L’indennizzo per l’occupazione temporanea è soggetto ad imposta di registro con aliquota del 3%

L’indennizzo per l’occupazione temporanea è soggetto ad imposta di registro con aliquota del 3%. Studiamo il caso.

L’Agenzia  Entrate, con la Risposta ad interpello n. 232 del 09 aprile 2021, ha chiarito il regime fiscale in caso di provvedimenti di occupazione temporanea. Nella specie, la società gestiva sul territorio nazionale una rete di metanodotti, destinata al trasporto del gas naturale. E si occupava anche della costruzione degli stessi metanodotti, considerati opere di pubblico interesse, rientranti fra le infrastrutture energetiche.

La realizzazione di tali opere comporta l’apertura di un particolare procedimento amministrativo. In tale procedimento la società può richiedere l’espropriazione delle aree interessate dai lavori per la costituzione dei metanodotti. Espropriazione poi disposta dall’Autorità espropriante, titolare del relativo potere. Qualora l’avvio dei lavori rivesta carattere di particolare urgenza è anche possibile ricorrere ad un’indennità in via d’urgenza.

L’occupazione temporanea

Accanto all’occupazione temporanea d’urgenza, vi è poi però anche una seconda e diversa tipologia di occupazione, che è quella temporanea delle aree non soggette a esproprio. Tale occupazione non è preordinata all’esproprio e, pertanto presuppone la restituzione dell’immobile una volta che sia cessata la condizione di urgenza. In tale contesto, per lo svolgimento dei lavori realizzativi del metanodotto, si rendeva per l’appunto necessario avere a disposizione, per un periodo limitato, taluni terreni. Non essendo stato raggiunto un accordo con i titolari dei fondi, la società aveva chiesto un decreto di imposizione di servitù e di occupazione temporanea.
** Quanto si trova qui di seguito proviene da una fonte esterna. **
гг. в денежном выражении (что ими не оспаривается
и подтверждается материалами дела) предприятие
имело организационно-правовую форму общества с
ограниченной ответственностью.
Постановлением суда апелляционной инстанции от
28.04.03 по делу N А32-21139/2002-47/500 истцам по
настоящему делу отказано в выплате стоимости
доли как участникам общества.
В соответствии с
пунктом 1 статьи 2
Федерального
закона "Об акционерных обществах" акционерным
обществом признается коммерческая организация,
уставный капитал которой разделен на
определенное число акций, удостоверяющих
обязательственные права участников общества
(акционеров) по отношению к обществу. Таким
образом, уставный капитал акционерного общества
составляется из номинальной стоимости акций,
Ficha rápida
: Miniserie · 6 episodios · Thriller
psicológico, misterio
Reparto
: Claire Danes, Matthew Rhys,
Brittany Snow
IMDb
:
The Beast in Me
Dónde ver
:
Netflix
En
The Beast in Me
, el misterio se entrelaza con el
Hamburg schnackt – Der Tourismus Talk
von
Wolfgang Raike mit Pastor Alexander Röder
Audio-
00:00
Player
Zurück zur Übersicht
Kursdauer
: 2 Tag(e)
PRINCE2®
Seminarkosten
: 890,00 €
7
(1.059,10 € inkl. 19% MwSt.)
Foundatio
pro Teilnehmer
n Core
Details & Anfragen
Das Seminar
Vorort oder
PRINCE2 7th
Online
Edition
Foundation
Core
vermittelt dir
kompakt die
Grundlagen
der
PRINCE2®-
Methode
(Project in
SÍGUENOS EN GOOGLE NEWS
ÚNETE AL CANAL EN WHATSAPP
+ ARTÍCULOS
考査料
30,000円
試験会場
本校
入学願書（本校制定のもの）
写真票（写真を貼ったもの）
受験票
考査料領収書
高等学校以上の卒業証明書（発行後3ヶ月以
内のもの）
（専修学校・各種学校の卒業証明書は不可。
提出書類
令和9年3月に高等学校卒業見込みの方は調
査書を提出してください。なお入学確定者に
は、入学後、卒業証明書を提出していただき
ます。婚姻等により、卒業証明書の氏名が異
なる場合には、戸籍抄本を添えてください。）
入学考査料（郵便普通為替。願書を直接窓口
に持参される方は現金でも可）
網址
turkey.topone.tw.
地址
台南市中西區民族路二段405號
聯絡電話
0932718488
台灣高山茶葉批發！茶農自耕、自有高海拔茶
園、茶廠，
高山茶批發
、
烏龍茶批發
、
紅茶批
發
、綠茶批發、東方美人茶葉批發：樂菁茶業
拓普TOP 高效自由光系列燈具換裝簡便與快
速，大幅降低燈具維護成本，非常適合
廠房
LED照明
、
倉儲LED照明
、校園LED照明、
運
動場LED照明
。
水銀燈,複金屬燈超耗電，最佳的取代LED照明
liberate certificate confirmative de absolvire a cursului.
4Tutti i decreti emessi dalle Autorità, attraverso i quali viene disposto il diritto di servitù e di occupazione temporanea, sono peraltro soggetti a registrazione. L’istante chiedeva quindi di conoscere quale fosse il relativo trattamento impositivo, ai fini dell’imposta di registro, a tali provvedimenti. E, in particolare, quale fosse l’aliquota applicabile e se tale indennità potesse essere assimilata ad un’indennità di natura compensativa o di natura risarcitoria.

La soluzione prospettata dal contribuente

L’istante riteneva che i decreti con cui l’Autorità dispone l’occupazione temporanea fossero soggetti all’aliquota prevista per la locazione di beni immobili. La conclusione si basava sull’assimilazione dell’indennizzo provvisorio, che il beneficiario del provvedimento deve corrispondere, al corrispettivo pagato per la locazione. Tale conclusione avrebbe comportato che si applicava l’aliquota dello 0,5% prevista per la locazione di fondi rustici.

Il parere dell’Agenzia delle Entrate

Secondo l’Agenzia delle Entrate, tuttavia, tale conclusione non era condivisibile. Ritiene l’Amministrazione che, ai fini dell’imposta di registro, L’indennizzo per l’occupazione temporanea è soggetto ad imposta di registro con aliquota del 3%. Tale indennizzo integra infatti il ristoro per la perdita del godimento del bene a seguito di un provvedimento autoritativo. E non, come nella locazione, un corrispettivo contrattuale, pagato per la locazione di un fondo, che costituisce atto negoziale, perfezionato con il consenso delle parti. L’aliquota applicabile è dunque quella “residuale”, prevista per gli atti diversi da quelli altrove indicati, aventi per oggetto prestazioni a contenuto patrimoniale.